To be sure, exceptions will emerge to the models, and some of the biggest banks themselves may not survive the crisis in their current form, particularly if, as expected, regulators are empowered to more closely scrutinize banks by the new president and Congress.

"There will likely be quicker recourse to using enforcement powers and less forgiveness," Michael Bleier, a financial services lawyer at Reed Smith LLP in Pittsburgh, wrote in an e-mail to American Banker last week. Banks "need to make certain they have good control systems in place."

Among the largest banking companies, Citigroup faces the most immediate pressure. After four-straight quarterly losses, skeptics say the $2.1 trillion-asset New York company is too large and far-flung to be managed effectively. And despite Citi executives' insistence that their universal model is the key to success — finance chief Gary L. Crittenden said in an interview last month "the model won't change" — many investors and analysts have called for the banking behemoth to be broken up.

Moreover, in Mr. Lewis' view, even the biggest banks will have to forget the rampant growth pace that coincided with the inflation of a housing bubble and instead focus on steady, careful expansion. Tougher regulations and a heightened focus on risk management will moderate growth and limit the creation of financial instruments that could create new but risky revenue streams.

"It would be fair to say that the growth in financial services was overdone," Mr. Lewis said. "We will be a smaller industry with fewer overall workers and claiming a smaller portion of national income and gross national product. That's not a bad thing."

And some large banking companies say they are content to expand their existing businesses, or even their geographic reach, without adopting the universal model.

Wells Fargo & Co. in San Francisco, for one, plans to close its purchase of Charlotte-based Wachovia Corp. by yearend, a deal that would give Wells a huge new presence in the South and Southeast, as well as double its branches and deposits. However, speaking at a conference in New York last week, John G. Stumpf, the $622 billion-asset Wells' chief executive, said it would add investment banking capabilities with Wachovia but has little interest in following B of A's lead and acquiring a major investment bank. It is "not compatible with our structure," he said. Wells is focused on becoming a truly national retail banking company, he said.

U.S. Bancorp, too, is not convinced it is essential to be among the very biggest. The $247 billion-asset Minneapolis company is, for now, content to expand its presence in the Midwest and West as a superregional. It most recently expanded with two California deals last month and its chief executive said he is eyeing more acquisition opportunities in the West and possibly in other regions.

"I'll be open to that, but it won't be a dominant goal of ours," Richard K. Davis, U.S. Bancorp's chairman and chief executive, said at a conference in New York last week. "Size isn't everything," Mr. Davis said. "We don't seek a transformational outcome just because it might be available. I would welcome an opportunity where we could expand our breadth. But for me, depth first and breadth second."

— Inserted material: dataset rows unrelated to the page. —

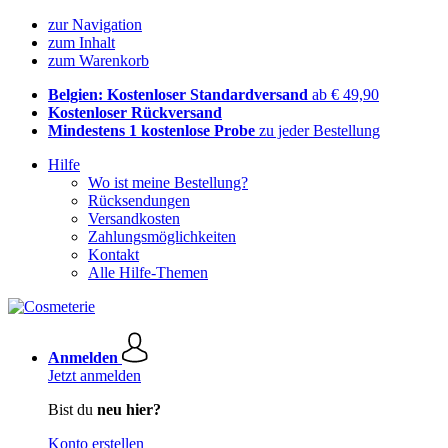
zur Navigation
zum Inhalt
zum Warenkorb
Belgien: Kostenloser Standardversand
ab € 49,90
Kostenloser Rückversand
Mindestens 1 kostenlose Probe
zu jeder Bestellung
Hilfe
Wo ist meine Bestellung?
Rücksendungen
Versandkosten
Zahlungsmöglichkeiten
Kontakt
Alle Hilfe-Themen
Anmelden
Jetzt anmelden
Bist du
neu hier?
Konto erstellen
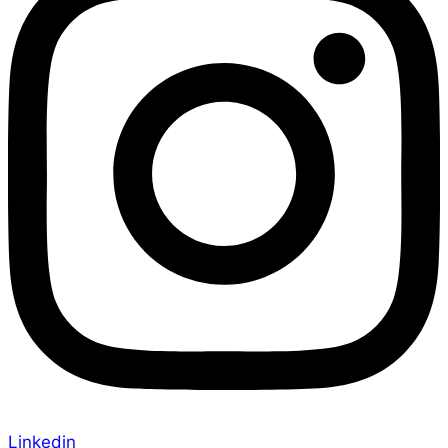
Linkedin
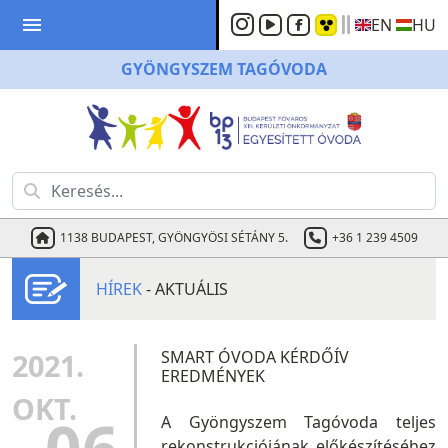
menu
EN
HU
GYÖNGYSZEM
TAGÓVODA
1138 BUDAPEST, GYÖNGYÖSI SÉTÁNY 5.
+36 1 239 4509
HÍREK
- AKTUÁLIS
2021.
SMART ÓVODA KÉRDŐÍV
EREDMÉNYEK
OKT.
A Gyöngyszem Tagóvoda teljes
rekonstrukciójának előkészítéséhez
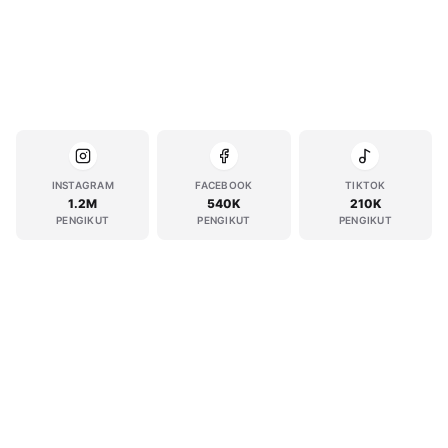
INSTAGRAM
FACEBOOK
TIKTOK
1.2M
540K
210K
PENGIKUT
PENGIKUT
PENGIKUT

Meanwhile, analysts say smaller regional and community banks are likely to stay focused on careful lending and growth not based on new products but on attracting customers from competitors with improved customer service. Some observers say that, rather than propping up companies deemed too big to fail, the federal government could jump-start a flow of credit by injecting capital into smaller banks to help them lend more freely until the economy improves. "The smaller regionals and community banks are good at the basics and will vie for more share," Mr. Rabatin said. "The communities are already good at knowing their customers, good at underwriting safe loans."